Again to the semantics, if you do not obey your desires - doesn't that mean that your desire to not obey your other desires is your overriding desire?
Or that your desire is to control certain of your desires?
Perhaps you learned that following base instincts wasn't giving you the results you hoped for, so you learn to ignore some of those instincts. There is no reason why that has to be outside of your physical nature.
Sidhe wrote:
You know what they say, he who smelt it delt it.... laughable ... lame ...![]()
As I said before:
QM = statistical outcomes, not free will.
This is certainly not a case of either determinism or free will. Certain interpretations of QM do rule out determinism (though not all), but still say nothing about free will.

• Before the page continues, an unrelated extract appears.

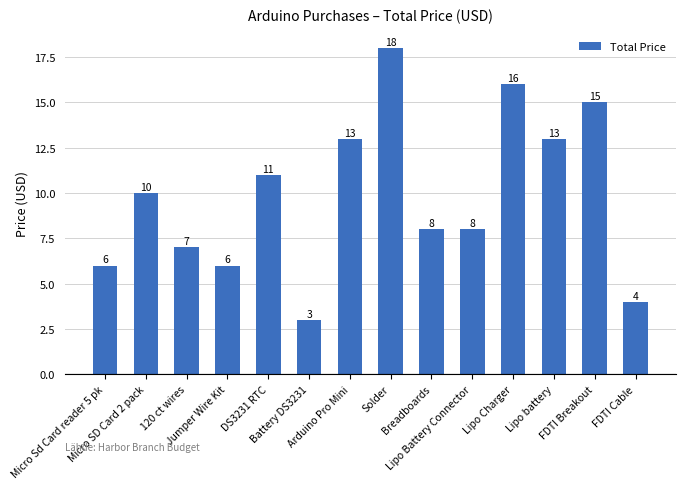

What is the value of the 2nd bar from the left?

10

Just because an outcome may be probabilistic, or even random (for certain values of the word random), does not imply that human will exists or not as far as I have been able to determine.
Just because outcomes are not predetermined does not mean that we have any relevant input. There may be infinite possible outcomes this does not mean we can choose among them, or even influence the set of possible outcomes, due to free will (in the sense cg means).
The question is why we act as we do. Is it the sum of our experiences and physical make up, or is there more than that. I don't see a need for there to be more than that.
cg wrote
Now your thinking!Of course not - but is there any difference between not being able to violate physical laws, and being completely determined by them?
This is troubling me, now: I'm wondering if beleiving in free will amounts to beleiving in some mystical, interloping force that can violate physical laws!
Finally, arrive at the conclusion that we can not distinguish!
Mystical, interloping forces (especially ones that need not obey currently measurable physical laws) do not contribute to accumulated scientific knowledge, which for me is the closest thing to 'truth' that humans can understand.
You also have the option of revelation, as punkbass said: "pray and ask god himself. Only he could give you a truly meaningful answer to such a question"
But be aware that different people will recieve different answers when following this path.
a space oddity wrote:
That's perfectly clear to me.However we will never be sure that we know all the 'reasons' why we eventually select any one of the available options and therefor one can still assume that it's the combination of all factors: knowledge, genes, experiences, external circumstance that will always lead to the same choice.
To confuse the issue, the choice we ended up making is the only one we made. We can not have chosen another. Time is like that, it only seems to point one way.